#### Request
Scan the records below. List lines holding "Scholars".

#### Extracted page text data
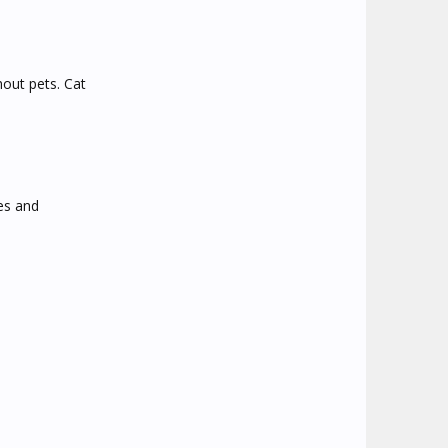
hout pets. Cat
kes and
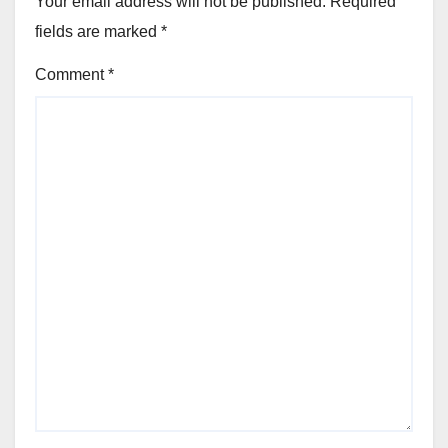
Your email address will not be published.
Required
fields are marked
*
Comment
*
* * *
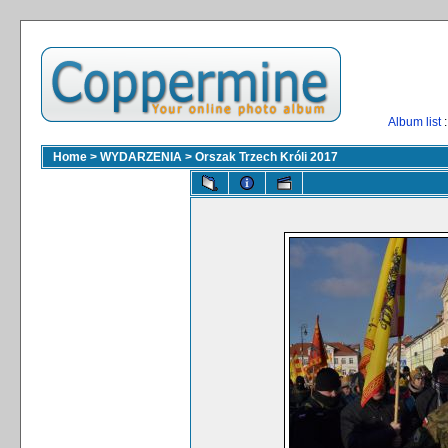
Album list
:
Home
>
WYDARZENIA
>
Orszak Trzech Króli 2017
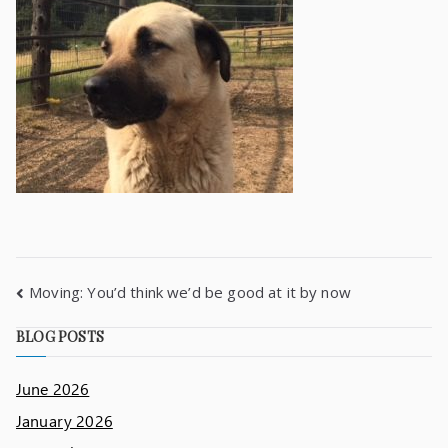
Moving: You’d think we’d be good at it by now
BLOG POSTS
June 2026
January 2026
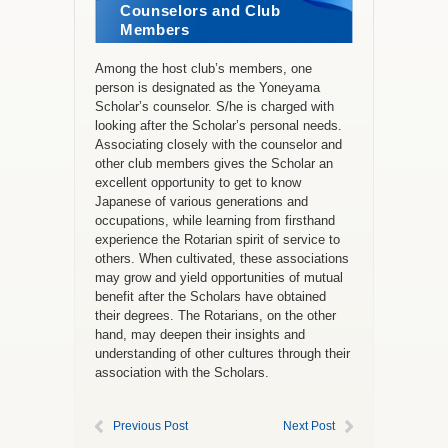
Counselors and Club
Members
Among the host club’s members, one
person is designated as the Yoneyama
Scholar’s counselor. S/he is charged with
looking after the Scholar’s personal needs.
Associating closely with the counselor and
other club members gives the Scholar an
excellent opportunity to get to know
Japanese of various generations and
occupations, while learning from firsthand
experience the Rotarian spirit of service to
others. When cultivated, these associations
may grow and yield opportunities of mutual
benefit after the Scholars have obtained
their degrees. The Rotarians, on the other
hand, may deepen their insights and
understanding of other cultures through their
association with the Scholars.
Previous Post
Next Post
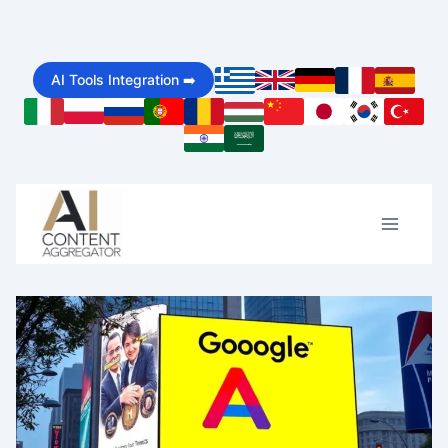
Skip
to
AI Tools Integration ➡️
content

#### Reply
benefit after the Scholars have obtained
association with the Scholars.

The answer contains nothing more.